* Problem to work on:
Copy the forum thread on solving z^4 equations word for word, from "Observe that" to "get 4 roots.".

* Excerpted passage:
As far as I came is that I have two solutions to do now:
$z^4 = 3$ and $z^4 = -4$
We've done something like this with polar form in school but I can't remember how.
Anyone can show me how it's done?
As far as I came is that I have two solutions to do now:
$z^4 = 3$ and $z^4 = -4$
We've done something like this with polar form in school but I can't remember how.
Anyone can show me how it's done?
Observe that
$$z^4 = 3 = 3 e^{2 \pi i k}$$
for any integer $k$. Take 4-th roots:
$$ z_{k} = 3^{\frac 1 4} e^{\frac {2\pi i k}{4}}$$
where $k = 1,2,3,4$. plug in these values of $k$ to get 4 roots.
Proceed similarly with $z^4 = -4 = 4e^{\pi i +2 \pi i k}$.

* Dataset section:
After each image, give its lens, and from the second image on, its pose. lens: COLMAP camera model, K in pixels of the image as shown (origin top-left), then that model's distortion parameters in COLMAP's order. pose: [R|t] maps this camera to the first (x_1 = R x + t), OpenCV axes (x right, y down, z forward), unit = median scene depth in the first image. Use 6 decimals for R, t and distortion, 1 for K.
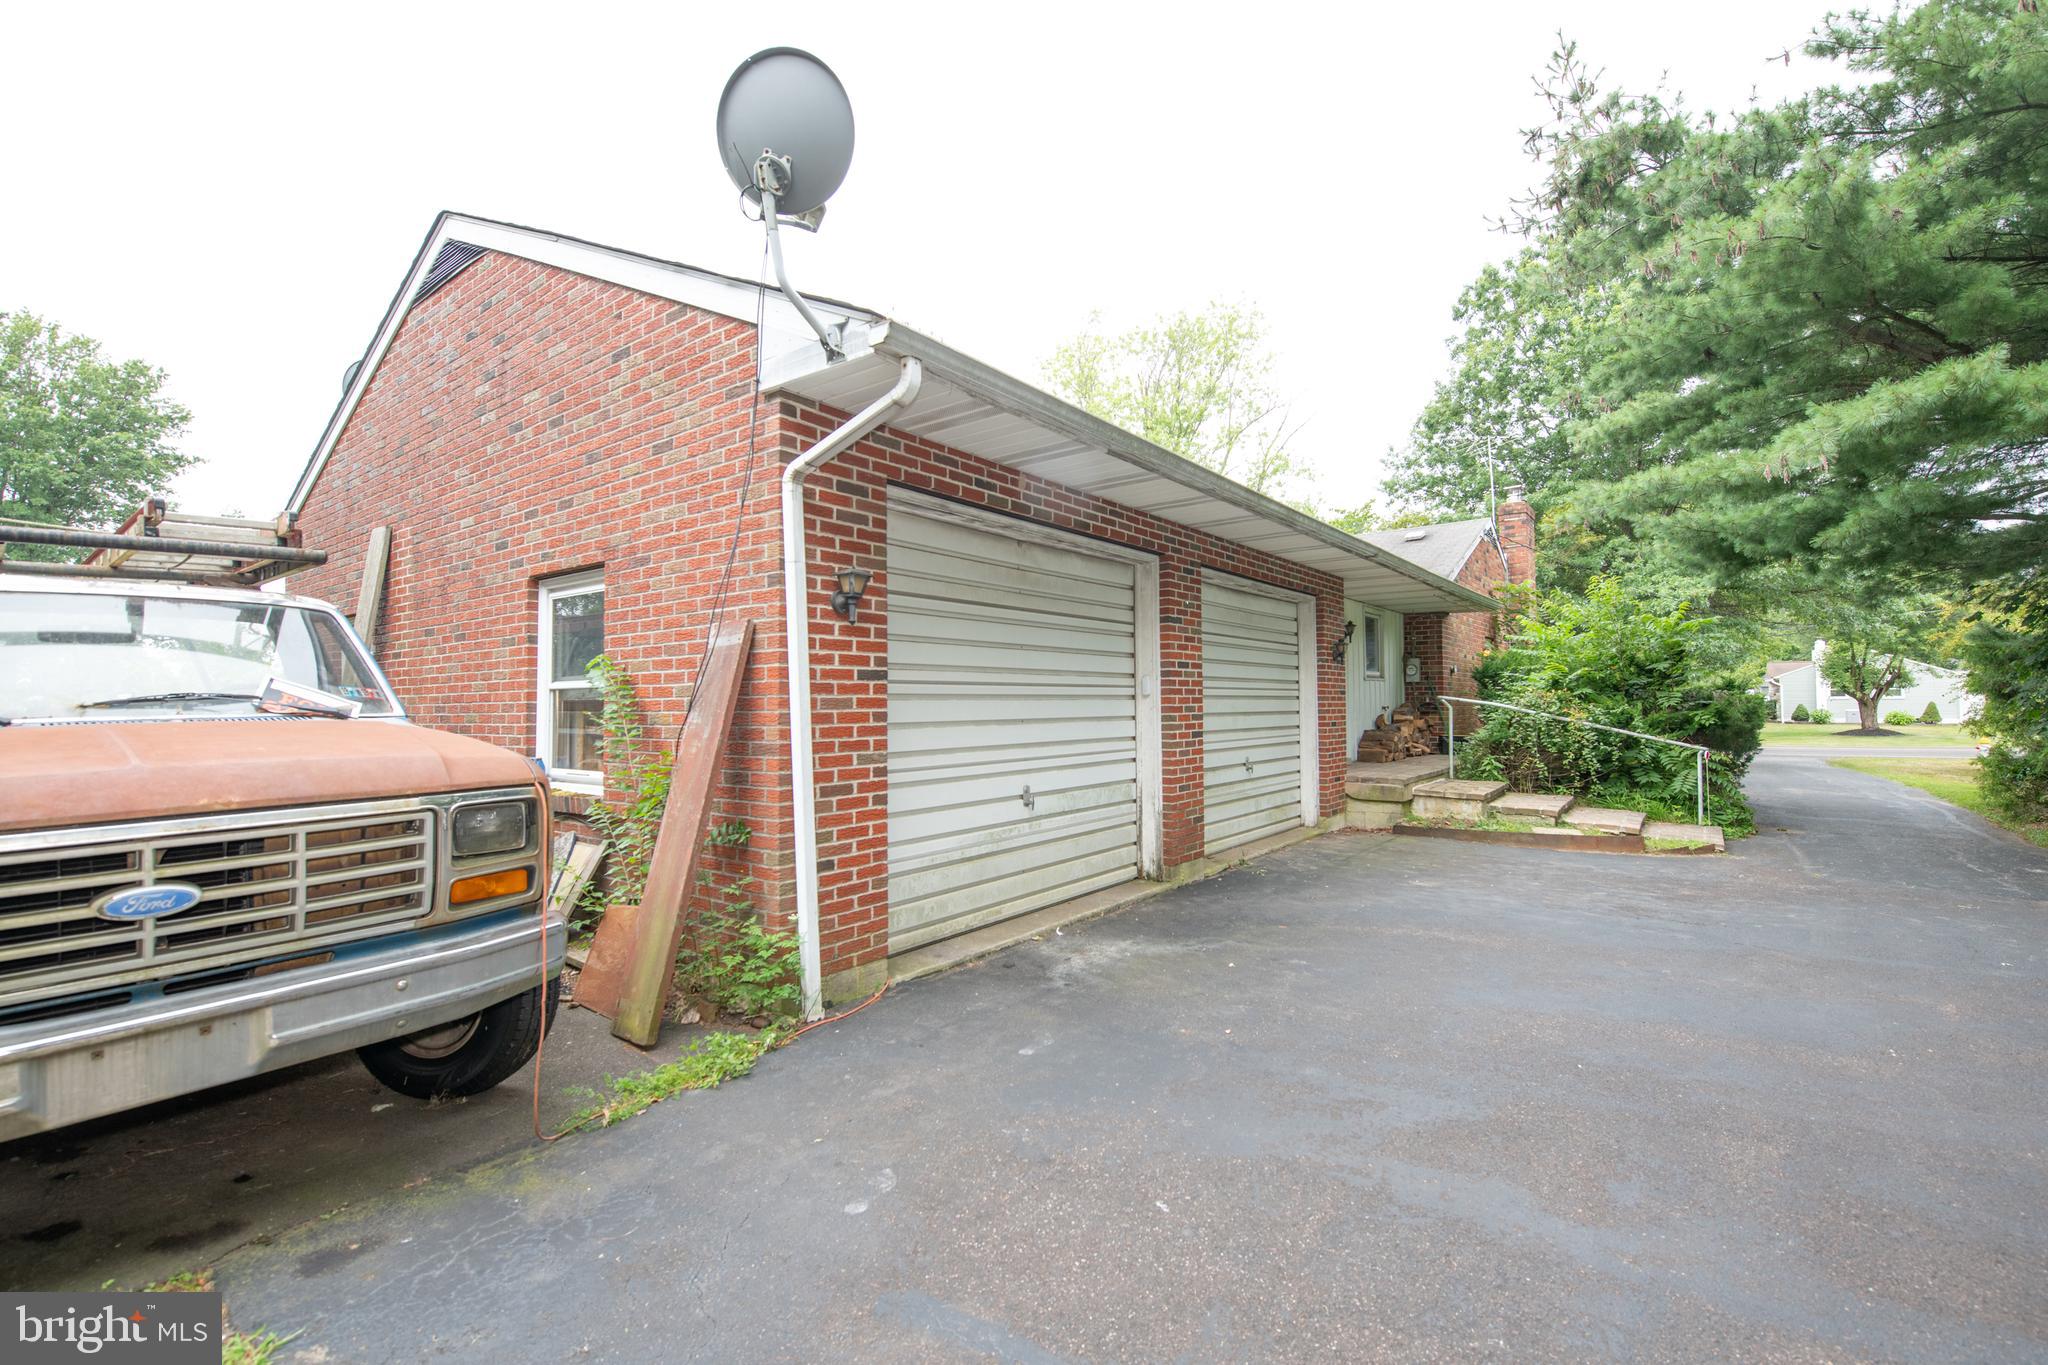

* Your solution:
Observe that
$$z^4 = 3 = 3 e^{2 \pi i k}$$
for any integer $k$. Take 4-th roots:
$$ z_{k} = 3^{\frac 1 4} e^{\frac {2\pi i k}{4}}$$
where $k = 1,2,3,4$. plug in these values of $k$ to get 4 roots.